Suppose that $U(x,y)$ and $V(x,y)$ satisfy the following equations:
$U_x+V_y=0$
$U U_x+V U_y=g(x)+U_{yy}$
Let $\tilde{U}=U(x,y+f(x));$ $\tilde{V}=V(x,y+f(x))-f'(x) U(x,y+f(x))$
Prove that $\tilde{U}$ and $\tilde{V}$ also verify the same set of equations.
Note: I try to prove it by computing $\tilde{U}_x+\tilde{V}_y$ but I arrive to $\frac{V_x-f'' U}{f'}$ which is not zero. Do you have any idea?

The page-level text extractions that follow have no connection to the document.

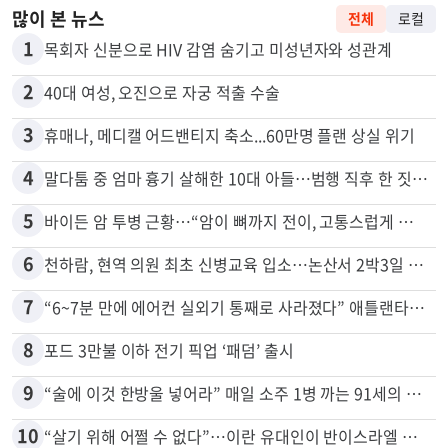
많이 본 뉴스
전체
로컬
1
목회자 신분으로 HIV 감염 숨기고 미성년자와 성관계
2
40대 여성, 오진으로 자궁 적출 수술
3
휴매나, 메디캘 어드밴티지 축소...60만명 플랜 상실 위기
4
말다툼 중 엄마 흉기 살해한 10대 아들…범행 직후 한 짓 충격
5
바이든 암 투병 근황…“암이 뼈까지 전이, 고통스럽게 투병 중”
6
천하람, 현역 의원 최초 신병교육 입소…논산서 2박3일 생활
7
“6~7분 만에 에어컨 실외기 통째로 사라졌다” 애틀랜타서 실외기 도난 급증
8
포드 3만불 이하 전기 픽업 ‘패덤’ 출시
9
“술에 이것 한방울 넣어라” 매일 소주 1병 까는 91세의 철칙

The continuity equation is $$ \frac{\partial U}{\partial x} + \frac{\partial V}{\partial y} = 0, $$ and the momentum conservation equation is $$ U \frac{\partial U}{\partial x} + V \frac{\partial U}{\partial y} = g(x) + \frac{\partial^2 U}{\partial y^2}, $$ in which $g(x)$ is the pressure gradient. Our transposed variables are $$ \tilde{U} = U(x,\tilde{y}), \ \ \ \tilde{V} = V(x,\tilde{y}) - f'(x) U(x,\tilde{y}), $$ in which $\tilde{y} = y + f(x)$. The partial derivatives in terms of the transposed variables can be written as $$ \frac{\partial \tilde{U}}{\partial x} = \frac{\partial U}{\partial x} + \frac{\partial \tilde{U}}{\partial \tilde{y}} \frac{\partial \tilde{y}}{\partial x} = \frac{\partial U}{\partial x} + f'(x) \frac{\partial \tilde{U}}{\partial \tilde{y}}, $$ $$ \frac{\partial \tilde{V}}{\partial \tilde{y}} = \frac{\partial V}{\partial y} - f'(x) \frac{\partial \tilde{U}}{\partial \tilde{y}}. $$ It is easy to see that $$ \frac{\partial \tilde{U}}{\partial x} + \frac{\partial \tilde{V}}{\partial \tilde{y}} = \frac{\partial U}{\partial x} + \frac{\partial V}{\partial y} = 0, $$ i.e., the transposed variables satisfies the continuity equation. Substituting $$ V = \tilde{V} + f'(x) U, $$ $$ \frac{\partial U}{\partial x} = \frac{\partial \tilde{U}}{\partial x} - f'(x) \frac{\partial \tilde{U}}{\partial \tilde{y}} $$ and $$ \frac{\partial V}{\partial y} = \frac{\partial \tilde{V}}{\partial \tilde{y}} + f'(x) \frac{\partial \tilde{U}}{\partial \tilde{y}} $$ in the momentum conservation equation leads to $$ U \left[ \frac{\partial \tilde{U}}{\partial x} - f'(x) \frac{\partial \tilde{U}}{\partial \tilde{y}} \right] + \left[ \tilde{V} + f'(x) U \right] \frac{\partial \tilde{U}}{\partial \tilde{y}} = g(x) + \frac{\partial^2 \tilde{U}}{\partial \tilde{y}^2}, $$ which, since $U=\tilde{U}$ (i.e., the change of variables do not change the function itself), simplifies to $$ \tilde{U} \frac{\partial \tilde{U}}{\partial x} + \tilde{V} \frac{\partial \tilde{U}}{\partial \tilde{y}} = g(x) + \frac{\partial^2 \tilde{U}}{\partial \tilde{y}^2}, $$ i.e., the transposed variables satisfies the momentum conservation equation.